Top of Material provided

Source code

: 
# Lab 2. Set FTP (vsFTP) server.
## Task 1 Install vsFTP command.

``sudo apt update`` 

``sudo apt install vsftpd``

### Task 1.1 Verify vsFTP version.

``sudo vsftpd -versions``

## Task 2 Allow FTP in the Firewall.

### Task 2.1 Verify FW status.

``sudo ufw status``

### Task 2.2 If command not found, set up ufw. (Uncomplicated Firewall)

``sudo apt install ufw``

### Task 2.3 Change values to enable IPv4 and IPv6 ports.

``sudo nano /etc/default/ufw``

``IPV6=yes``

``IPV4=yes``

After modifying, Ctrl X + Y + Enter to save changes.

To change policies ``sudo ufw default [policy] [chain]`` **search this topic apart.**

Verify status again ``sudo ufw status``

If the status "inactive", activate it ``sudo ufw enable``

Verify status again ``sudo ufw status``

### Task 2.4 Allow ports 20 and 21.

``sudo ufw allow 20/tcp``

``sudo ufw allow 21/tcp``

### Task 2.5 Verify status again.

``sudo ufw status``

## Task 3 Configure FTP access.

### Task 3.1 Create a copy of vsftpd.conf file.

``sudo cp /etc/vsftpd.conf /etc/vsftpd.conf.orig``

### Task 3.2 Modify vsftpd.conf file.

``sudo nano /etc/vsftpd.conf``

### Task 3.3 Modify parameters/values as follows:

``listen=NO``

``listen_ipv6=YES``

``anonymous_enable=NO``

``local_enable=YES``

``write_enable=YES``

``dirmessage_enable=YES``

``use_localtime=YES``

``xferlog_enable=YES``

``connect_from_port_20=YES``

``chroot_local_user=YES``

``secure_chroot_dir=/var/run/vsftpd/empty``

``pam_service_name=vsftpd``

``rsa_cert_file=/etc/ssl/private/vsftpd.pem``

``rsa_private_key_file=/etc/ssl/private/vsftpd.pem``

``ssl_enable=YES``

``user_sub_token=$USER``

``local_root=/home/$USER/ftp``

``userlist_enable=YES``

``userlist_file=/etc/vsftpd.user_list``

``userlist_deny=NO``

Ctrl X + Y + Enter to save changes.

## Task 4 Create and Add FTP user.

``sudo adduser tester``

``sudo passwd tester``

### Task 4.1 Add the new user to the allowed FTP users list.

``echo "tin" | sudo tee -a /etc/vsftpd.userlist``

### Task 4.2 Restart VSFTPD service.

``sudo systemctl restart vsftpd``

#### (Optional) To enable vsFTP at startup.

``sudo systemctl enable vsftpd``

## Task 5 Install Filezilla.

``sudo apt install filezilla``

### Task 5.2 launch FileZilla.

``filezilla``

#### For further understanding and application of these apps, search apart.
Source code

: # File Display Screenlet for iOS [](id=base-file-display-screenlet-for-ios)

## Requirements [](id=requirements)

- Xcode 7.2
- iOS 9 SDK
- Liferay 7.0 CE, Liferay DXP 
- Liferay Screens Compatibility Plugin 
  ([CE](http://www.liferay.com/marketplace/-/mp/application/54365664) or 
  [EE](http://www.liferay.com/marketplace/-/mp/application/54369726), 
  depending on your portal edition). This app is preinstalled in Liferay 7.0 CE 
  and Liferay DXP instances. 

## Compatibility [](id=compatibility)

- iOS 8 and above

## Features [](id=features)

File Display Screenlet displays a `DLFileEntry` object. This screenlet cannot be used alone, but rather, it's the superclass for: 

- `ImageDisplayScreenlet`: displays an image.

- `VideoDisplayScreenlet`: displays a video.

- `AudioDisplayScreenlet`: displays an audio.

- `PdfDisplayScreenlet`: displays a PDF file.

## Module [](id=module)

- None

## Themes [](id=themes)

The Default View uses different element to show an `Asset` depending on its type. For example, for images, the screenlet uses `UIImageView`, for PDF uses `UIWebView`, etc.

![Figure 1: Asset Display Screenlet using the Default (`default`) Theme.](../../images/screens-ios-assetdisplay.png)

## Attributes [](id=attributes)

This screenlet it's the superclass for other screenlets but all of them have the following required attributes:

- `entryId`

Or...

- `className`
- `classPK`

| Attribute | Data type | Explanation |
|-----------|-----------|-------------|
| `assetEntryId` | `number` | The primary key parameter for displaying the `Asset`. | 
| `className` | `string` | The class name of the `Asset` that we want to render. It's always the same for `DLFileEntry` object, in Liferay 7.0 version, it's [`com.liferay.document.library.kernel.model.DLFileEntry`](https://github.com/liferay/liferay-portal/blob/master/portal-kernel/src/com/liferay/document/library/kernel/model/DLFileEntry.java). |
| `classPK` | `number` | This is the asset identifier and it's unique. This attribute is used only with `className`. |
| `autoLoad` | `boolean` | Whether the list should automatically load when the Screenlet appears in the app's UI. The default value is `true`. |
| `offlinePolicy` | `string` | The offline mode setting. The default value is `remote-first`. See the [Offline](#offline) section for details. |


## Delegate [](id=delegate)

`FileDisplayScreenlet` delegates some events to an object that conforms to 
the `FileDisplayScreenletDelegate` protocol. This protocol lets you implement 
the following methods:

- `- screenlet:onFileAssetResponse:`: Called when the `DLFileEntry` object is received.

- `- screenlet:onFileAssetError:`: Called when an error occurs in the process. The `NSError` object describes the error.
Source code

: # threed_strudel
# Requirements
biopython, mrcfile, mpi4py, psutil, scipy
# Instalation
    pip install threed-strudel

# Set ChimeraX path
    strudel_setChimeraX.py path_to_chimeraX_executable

Bottom of Material provided
Top of Material provided

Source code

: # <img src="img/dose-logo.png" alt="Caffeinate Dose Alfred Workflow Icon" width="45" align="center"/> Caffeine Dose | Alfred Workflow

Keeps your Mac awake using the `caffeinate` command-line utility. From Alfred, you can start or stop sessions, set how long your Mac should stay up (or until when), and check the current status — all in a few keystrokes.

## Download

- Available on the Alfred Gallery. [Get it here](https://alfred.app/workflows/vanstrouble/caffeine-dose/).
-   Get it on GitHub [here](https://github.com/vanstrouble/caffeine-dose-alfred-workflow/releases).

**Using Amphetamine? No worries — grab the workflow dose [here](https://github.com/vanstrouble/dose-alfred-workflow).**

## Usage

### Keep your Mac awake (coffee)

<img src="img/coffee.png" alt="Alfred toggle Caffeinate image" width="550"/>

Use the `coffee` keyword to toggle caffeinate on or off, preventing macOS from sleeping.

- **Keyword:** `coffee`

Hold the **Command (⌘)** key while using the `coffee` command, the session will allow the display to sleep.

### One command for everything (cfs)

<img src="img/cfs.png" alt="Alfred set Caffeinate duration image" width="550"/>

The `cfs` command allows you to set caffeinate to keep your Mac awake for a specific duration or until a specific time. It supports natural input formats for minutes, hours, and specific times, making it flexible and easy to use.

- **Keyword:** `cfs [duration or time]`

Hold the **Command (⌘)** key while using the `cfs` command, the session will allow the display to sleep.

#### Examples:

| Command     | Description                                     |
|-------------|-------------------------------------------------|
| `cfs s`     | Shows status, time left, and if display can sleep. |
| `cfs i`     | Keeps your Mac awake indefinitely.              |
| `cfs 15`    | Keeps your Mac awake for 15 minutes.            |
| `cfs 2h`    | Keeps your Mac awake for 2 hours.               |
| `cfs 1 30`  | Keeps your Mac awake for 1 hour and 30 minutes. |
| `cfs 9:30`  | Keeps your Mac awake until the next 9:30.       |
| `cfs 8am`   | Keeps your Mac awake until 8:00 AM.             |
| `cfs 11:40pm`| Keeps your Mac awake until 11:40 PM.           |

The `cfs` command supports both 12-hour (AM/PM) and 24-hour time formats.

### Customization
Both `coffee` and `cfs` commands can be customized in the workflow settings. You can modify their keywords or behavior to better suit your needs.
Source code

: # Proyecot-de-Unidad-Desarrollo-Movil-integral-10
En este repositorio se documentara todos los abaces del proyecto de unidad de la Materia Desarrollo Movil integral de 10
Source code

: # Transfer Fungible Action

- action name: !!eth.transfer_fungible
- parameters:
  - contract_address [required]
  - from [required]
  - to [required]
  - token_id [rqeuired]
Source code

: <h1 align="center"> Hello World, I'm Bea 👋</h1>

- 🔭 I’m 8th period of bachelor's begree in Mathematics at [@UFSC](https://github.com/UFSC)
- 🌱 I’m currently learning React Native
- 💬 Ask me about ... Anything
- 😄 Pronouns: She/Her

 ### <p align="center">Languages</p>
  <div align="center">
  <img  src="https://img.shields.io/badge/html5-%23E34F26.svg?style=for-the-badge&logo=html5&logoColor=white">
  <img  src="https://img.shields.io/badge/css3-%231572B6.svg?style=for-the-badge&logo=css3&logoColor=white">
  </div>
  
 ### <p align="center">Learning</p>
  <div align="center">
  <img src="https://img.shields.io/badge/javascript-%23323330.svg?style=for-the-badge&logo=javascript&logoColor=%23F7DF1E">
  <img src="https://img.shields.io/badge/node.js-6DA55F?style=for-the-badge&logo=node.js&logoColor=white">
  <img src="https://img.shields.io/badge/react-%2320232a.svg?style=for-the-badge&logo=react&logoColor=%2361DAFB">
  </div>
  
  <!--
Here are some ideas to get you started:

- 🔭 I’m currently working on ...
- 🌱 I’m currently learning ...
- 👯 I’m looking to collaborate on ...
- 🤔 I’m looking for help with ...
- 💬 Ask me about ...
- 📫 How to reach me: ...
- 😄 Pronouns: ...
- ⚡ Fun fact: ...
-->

Bottom of Material provided

▶ To-do item:
Reproduce exactly the section above that begins at the line containing "This screenlet it's" and ends at the line containing "strudel_setChimeraX.py path_to_chimeraX_executable", leaving out all other lines.

▶ Task answer:
This screenlet it's the superclass for other screenlets but all of them have the following required attributes:

- `entryId`

Or...

- `className`
- `classPK`

| Attribute | Data type | Explanation |
|-----------|-----------|-------------|
| `assetEntryId` | `number` | The primary key parameter for displaying the `Asset`. | 
| `className` | `string` | The class name of the `Asset` that we want to render. It's always the same for `DLFileEntry` object, in Liferay 7.0 version, it's [`com.liferay.document.library.kernel.model.DLFileEntry`](https://github.com/liferay/liferay-portal/blob/master/portal-kernel/src/com/liferay/document/library/kernel/model/DLFileEntry.java). |
| `classPK` | `number` | This is the asset identifier and it's unique. This attribute is used only with `className`. |
| `autoLoad` | `boolean` | Whether the list should automatically load when the Screenlet appears in the app's UI. The default value is `true`. |
| `offlinePolicy` | `string` | The offline mode setting. The default value is `remote-first`. See the [Offline](#offline) section for details. |


## Delegate [](id=delegate)

`FileDisplayScreenlet` delegates some events to an object that conforms to 
the `FileDisplayScreenletDelegate` protocol. This protocol lets you implement 
the following methods:

- `- screenlet:onFileAssetResponse:`: Called when the `DLFileEntry` object is received.

- `- screenlet:onFileAssetError:`: Called when an error occurs in the process. The `NSError` object describes the error.
Source code

: # threed_strudel
# Requirements
biopython, mrcfile, mpi4py, psutil, scipy
# Instalation
    pip install threed-strudel

# Set ChimeraX path
    strudel_setChimeraX.py path_to_chimeraX_executable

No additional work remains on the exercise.